Будучи по образованию теологом, Сталин знал толк в осмыслении заложенного между строк; он считал, что выпуск тома Макиавелли с предисловием Каменева направлен против него, дирижера начинавшегося террора.
Именно поэтому во время процесса Каменеву и было поставлено в вину – наравне с подготовкой покушений и антисоветской борьбой – издание книги Макиавелли.
Сталин достаточно долго думал и о том, чтобы вписать в показания Зиновьева фразы о «вредительской» книге Займовского «Крылатое слово» с предисловием того же Каменева, который утверждал: «Автор далеко не в достаточной степени использовал нелегальную, подпольную прессу эпохи царизма, а также “крылатые слова”, созданные революционной эпохой. Но это не личная ошибка автора, а скорей наша общая беда. Можем ли мы сказать, что в должной мере изучили – или хотя бы изучаем – подпольную прессу, ее историю, ее сотрудников, приемы, язык? Конечно, нет!»
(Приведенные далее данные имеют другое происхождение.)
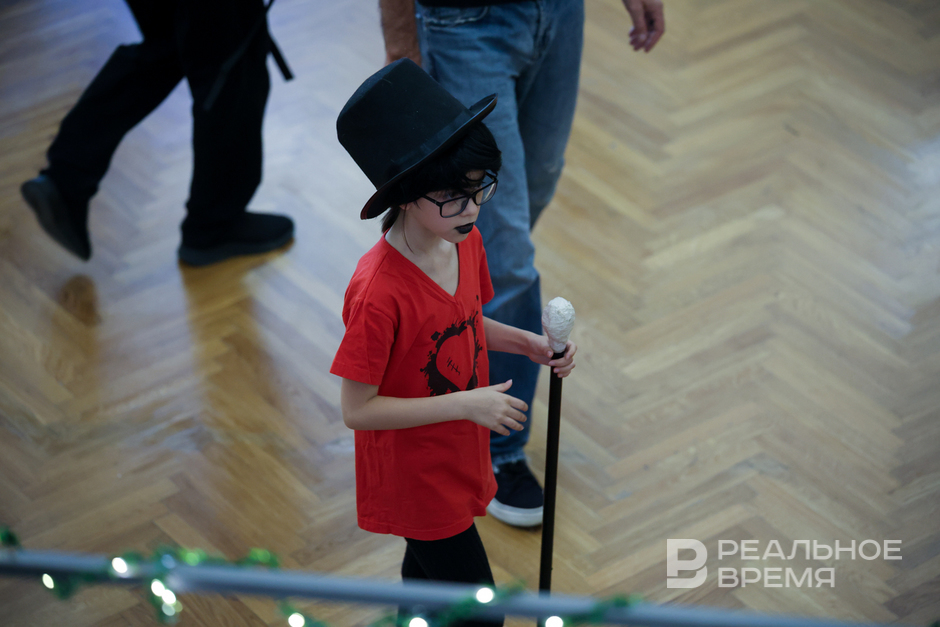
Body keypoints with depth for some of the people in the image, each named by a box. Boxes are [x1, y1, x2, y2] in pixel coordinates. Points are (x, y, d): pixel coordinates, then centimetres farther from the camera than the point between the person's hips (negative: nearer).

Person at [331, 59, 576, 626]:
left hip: (458, 454, 8)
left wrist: (525, 342, -6)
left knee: (428, 566, 28)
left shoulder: (466, 240, -7)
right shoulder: (379, 293, -32)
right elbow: (358, 410, -26)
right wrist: (467, 404, -27)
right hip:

Сталин прекрасно понимал, что если – следуя Каменеву – читатели начнут «изучать подпольную прессу», то в массе своей пришлось бы упоминать имена тех революционеров, которые ныне, по его, Сталина, указанию, были объявлены «врагами народа».
Именно поэтому каменевское предисловие к «Крылатым словам» и не было упомянуто на процессе: еще далеко не все книги были запрещены и изъяты из библиотек, еще не до конца была убита память – надо ждать.
Нельзя было вспомнить и «Замогильные записки» Печерина, изданные также с помощью Каменева. Как поставишь ему в вину книгу блестящего профессора университета, сбежавшего на Запад в 1837 году, если придется зачитывать отрывки из нее?!